TASK PROMPT
Copy out each line below in which the string "сливочный" appears.

** TASK MATERIAL follows **

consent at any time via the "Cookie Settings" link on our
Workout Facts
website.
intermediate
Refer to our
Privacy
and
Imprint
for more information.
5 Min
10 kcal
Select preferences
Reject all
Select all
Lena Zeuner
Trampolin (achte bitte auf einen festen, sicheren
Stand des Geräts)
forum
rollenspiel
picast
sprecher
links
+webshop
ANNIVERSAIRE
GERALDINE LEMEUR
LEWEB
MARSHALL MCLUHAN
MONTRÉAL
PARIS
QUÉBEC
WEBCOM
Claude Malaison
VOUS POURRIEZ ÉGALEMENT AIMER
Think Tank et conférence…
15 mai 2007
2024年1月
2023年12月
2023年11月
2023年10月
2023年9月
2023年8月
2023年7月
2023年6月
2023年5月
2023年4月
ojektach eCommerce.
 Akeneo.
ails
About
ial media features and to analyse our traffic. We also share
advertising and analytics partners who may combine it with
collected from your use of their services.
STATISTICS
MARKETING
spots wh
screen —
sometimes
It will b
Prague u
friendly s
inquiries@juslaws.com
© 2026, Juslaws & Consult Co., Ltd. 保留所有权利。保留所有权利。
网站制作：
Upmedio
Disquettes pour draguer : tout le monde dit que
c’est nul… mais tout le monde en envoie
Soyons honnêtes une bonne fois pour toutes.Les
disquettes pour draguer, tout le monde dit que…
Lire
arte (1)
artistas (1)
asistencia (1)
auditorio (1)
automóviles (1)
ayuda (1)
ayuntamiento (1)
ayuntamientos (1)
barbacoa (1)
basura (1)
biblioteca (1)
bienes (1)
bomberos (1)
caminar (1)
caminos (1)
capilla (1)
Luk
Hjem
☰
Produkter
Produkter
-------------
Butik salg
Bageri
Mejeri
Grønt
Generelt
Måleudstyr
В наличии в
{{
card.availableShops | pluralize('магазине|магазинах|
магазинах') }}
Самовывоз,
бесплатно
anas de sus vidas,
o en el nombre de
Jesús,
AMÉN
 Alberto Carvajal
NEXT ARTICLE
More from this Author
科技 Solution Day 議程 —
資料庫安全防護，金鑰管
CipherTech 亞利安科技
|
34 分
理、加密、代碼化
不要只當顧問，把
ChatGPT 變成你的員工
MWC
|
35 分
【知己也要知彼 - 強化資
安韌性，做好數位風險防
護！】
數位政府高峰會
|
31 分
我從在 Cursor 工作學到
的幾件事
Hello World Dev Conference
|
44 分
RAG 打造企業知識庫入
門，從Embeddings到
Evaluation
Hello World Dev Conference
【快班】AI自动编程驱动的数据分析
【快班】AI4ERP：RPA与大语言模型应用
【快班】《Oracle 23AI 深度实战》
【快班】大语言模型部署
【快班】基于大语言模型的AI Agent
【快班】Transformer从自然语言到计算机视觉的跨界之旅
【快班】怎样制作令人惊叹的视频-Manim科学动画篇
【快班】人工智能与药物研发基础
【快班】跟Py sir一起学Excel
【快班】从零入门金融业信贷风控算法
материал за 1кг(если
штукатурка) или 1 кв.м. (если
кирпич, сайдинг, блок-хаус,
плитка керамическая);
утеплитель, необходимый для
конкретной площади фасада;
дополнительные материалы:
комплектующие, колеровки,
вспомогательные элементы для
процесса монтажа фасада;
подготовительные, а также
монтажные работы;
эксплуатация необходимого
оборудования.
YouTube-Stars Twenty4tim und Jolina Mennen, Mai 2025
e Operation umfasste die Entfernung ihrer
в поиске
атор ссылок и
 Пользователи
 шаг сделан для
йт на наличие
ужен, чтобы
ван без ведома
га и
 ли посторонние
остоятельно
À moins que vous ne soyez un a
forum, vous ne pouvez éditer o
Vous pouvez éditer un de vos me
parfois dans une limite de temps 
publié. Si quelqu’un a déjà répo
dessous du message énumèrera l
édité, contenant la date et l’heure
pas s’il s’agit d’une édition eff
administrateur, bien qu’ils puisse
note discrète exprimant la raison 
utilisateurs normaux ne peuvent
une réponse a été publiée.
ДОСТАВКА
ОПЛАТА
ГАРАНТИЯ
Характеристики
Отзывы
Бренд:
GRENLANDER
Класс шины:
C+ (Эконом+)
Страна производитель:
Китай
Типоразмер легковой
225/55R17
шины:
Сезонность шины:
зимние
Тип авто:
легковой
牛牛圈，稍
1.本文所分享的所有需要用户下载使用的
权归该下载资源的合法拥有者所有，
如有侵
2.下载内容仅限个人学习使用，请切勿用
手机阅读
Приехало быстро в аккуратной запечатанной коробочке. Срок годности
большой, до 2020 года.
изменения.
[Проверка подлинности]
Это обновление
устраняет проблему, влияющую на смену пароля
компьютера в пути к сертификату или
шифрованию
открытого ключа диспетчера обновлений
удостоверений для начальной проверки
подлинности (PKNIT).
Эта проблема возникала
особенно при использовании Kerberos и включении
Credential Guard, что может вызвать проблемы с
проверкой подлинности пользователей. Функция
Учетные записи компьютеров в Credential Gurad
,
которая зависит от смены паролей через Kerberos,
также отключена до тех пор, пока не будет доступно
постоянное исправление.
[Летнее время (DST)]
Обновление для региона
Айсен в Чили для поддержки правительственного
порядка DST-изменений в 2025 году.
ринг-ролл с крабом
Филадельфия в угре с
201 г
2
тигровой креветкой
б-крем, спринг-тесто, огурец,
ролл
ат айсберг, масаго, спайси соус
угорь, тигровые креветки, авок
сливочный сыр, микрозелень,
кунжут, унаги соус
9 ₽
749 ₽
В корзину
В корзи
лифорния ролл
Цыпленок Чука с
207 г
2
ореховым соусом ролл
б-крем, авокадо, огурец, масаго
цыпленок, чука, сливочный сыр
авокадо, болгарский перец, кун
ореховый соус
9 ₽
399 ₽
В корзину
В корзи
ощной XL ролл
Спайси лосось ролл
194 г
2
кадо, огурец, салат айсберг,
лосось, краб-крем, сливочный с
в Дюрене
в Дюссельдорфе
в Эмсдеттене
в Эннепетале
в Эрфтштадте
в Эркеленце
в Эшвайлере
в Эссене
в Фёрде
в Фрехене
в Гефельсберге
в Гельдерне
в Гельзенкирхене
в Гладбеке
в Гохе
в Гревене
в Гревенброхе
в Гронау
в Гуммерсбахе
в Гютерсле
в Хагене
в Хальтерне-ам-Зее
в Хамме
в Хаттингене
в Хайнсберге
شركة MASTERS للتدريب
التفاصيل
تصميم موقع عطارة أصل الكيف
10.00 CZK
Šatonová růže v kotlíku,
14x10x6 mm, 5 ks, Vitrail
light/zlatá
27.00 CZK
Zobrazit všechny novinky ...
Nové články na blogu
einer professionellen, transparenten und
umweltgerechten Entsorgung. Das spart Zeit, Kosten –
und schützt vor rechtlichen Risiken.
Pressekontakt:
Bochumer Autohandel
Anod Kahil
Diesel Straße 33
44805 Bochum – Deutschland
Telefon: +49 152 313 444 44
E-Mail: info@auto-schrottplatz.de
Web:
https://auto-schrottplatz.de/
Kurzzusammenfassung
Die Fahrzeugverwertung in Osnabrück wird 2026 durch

** End of TASK MATERIAL **

SOLUTION FOR THIS EXERCISE
сливочный сыр, микрозелень,
цыпленок, чука, сливочный сыр
лосось, краб-крем, сливочный с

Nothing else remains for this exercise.